Nuts of Cycas orientis (nyathu) are eaten by the Yolngu in Australia's Arnhem Land. They are harvested during the dry season and soaked in water overnight before being ground into a paste, wrapped under bark, and cooked on an open fire. A pair of namele cycad leaves, representing peace, appears on the Flag of Vanuatu. Cycads are used as narcotics in Mexico, where they are among the substances called "peyote", while in South Africa, Encephalartos is used for the same purpose. In both regions, collecting for the drugs market is harming wild cycad populations. Cycads all over the world are in decline, with four species on the brink of extinction and seven species having fewer than 100 plants left in the wild. The Fossil Cycad National Monument was a protected area in South Dakota from 1922, containing many fossils of Cycadeoidea. After vandalism of the exposed fossils, the status was withdrawn in 1957.

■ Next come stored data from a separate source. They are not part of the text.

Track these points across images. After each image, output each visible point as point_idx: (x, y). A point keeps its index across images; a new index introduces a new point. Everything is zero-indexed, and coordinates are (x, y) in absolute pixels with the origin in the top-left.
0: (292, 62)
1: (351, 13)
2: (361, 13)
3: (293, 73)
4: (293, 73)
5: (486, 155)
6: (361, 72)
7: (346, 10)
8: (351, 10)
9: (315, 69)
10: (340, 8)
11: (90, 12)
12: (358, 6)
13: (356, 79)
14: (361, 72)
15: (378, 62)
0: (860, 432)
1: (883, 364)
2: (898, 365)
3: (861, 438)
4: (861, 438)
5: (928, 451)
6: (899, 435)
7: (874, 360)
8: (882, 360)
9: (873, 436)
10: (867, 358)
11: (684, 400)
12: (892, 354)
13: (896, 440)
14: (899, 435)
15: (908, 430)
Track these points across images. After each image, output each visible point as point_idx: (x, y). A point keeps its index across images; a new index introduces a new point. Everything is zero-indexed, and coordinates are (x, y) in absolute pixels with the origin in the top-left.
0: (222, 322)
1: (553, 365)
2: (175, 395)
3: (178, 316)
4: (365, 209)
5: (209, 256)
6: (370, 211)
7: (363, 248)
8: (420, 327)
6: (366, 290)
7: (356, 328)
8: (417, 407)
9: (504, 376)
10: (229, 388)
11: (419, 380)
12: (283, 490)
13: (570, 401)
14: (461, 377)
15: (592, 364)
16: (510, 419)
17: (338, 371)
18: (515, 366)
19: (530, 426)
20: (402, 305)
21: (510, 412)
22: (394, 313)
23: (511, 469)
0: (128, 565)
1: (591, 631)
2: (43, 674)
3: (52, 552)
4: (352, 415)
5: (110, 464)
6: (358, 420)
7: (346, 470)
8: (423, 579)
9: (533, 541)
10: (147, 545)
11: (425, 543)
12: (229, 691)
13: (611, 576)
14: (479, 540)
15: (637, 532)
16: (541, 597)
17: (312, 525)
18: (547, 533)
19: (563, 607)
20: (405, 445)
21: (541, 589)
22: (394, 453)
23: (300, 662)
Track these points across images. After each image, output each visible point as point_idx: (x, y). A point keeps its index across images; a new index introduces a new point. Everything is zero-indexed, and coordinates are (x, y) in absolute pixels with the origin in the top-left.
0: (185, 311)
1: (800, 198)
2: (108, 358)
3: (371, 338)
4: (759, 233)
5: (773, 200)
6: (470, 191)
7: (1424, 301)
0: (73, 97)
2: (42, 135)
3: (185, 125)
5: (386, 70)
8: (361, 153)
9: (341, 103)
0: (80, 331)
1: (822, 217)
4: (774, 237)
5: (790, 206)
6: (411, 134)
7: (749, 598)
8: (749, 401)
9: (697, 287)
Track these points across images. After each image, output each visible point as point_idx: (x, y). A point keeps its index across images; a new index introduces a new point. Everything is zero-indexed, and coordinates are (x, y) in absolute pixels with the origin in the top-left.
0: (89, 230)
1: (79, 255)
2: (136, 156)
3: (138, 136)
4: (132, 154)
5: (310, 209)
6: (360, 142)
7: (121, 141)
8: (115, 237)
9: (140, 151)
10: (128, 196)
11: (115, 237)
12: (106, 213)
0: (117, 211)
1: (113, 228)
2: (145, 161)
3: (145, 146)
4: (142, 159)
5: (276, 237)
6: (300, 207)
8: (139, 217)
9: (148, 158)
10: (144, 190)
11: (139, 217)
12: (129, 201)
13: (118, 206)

Cycas micronesica seeds, containing β-Methylamino-L-alanine, were made into flour by the Chamorro people of Guam as a dietary staple. Chronic dietary exposure to BMAA is now considered to be a cause of the amyotrophic lateral sclerosis/parkinsonism–dementia complex (ALS/PDC) that had an extremely high rate of incidence among the Chamorro. The Chamorro call the condition lytico-bodig. In the 1950s, ALS/PDC prevalence ratios and death rates for Chamorro residents of Guam and Rota were 50-100 times that of developed countries, including the United States. No demonstrable heritable or viral factors were found for the disease, and a subsequent decline of ALS/PDC after 1963 on Guam led to the search for responsible environmental agents.() Cycads harbor symbiotic cyanobacteria of the genus Nostoc in specialized roots which push up through the leaf litter into the light; these cyanobacteria produce BMAA. In addition to eating traditional food items from cycad flour directly, BMAA may be ingested by humans through biomagnification. Flying foxes, a Chamorro delicacy, forage on the fleshy seed covering of cycad seeds and concentrate the toxin in their bodies. Twenty-four specimens of flying foxes from museum collections were tested for BMAA, which was found in large concentrations in the flying foxes from Guam. As of 2021 studies continued examining BMAA biomagnification in marine and estuarine systems and its possible impact on human health outside of Guam.